Wednesday, August 03, 2005

President's Letter: August 2005 - Not necessarily a fairytale island

President's Letter, Larry Geller

Once upon a time there was a certain island in the middle of the vast Pacific Ocean on which all the inhabitants were blind. Gradually, their island was invaded by developers and architects who had clear vision. The developers developed, covering much of the island with concrete and asphalt. You would hardly know it was a tropical island; there were so many dwellings and office buildings.

One day, an army of developers and architects were passing through the city, but it took them a long time due to traffic congestion. And lo, they had an idea, which would bring them much profit, and which they knew the people would accept, since they could not see. They proposed that an expensive transportation system be established, to be paid for through the levy of many taxes upon the people.

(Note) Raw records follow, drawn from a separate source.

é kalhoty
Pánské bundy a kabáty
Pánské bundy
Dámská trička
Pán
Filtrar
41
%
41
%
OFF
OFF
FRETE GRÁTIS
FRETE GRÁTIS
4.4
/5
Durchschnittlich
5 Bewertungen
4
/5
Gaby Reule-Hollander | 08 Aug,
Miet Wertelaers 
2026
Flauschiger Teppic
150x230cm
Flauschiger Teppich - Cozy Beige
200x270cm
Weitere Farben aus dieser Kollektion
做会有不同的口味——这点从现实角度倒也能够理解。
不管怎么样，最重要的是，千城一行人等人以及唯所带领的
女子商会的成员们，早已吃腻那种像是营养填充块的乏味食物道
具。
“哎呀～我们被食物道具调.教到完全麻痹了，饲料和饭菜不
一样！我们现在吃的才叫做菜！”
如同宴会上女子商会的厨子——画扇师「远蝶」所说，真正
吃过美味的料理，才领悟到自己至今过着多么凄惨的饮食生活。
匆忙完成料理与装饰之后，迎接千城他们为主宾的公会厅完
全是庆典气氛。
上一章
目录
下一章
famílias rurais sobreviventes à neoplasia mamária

The system would consist of a fixed passageway along which would move a line of elephants. The people of the city had heard of elephants, but had no experience of them. Some believed that the elephants would relieve congestion on the roads and byways; others believed the opposite. A committee of five was organized to debate the merits of the proposed transportation system. Unlike the similar Sufi tale, there was no elephant to inspect, so they were working with completely made-up evidence.

The first young man held that "For going from point A to point B, nothing surpasses an elephant. It will always get you from A to B." He left for later discussion where A or B would be located.

The second young blind man was fixated by the beast's long trunk. "Why, each elephant could hold on to the tail of the elephant just ahead of it, and many people will be moved from A to B simultaneously!" The third young blind man considered the elephants' vast hungry mouths, and proposed new taxes to pay their upkeep, which was met with much objection by the others. The fourth young blind man reminded the others that the elephants were uncomfortable to ride and slow, and so persons of means (for example, the developers and architects) would not use them, confining the ridership to the lowest classes of commoners. Accordingly, the elephants would with but not relieve the congestion on the roads and byways.

The fifth committee person was a wise old blind woman. She listened to the uproar the young men were creating and laughed as she remembered her own foolishness as a young woman. Like these young men, she once thought she understood the whole of something when she had been presented with only a part of it, and she willingly depended on the teachings of others who were, in truth, as blind as she. She laughed also because she was about to move back to Colorado before the new taxes kicked in.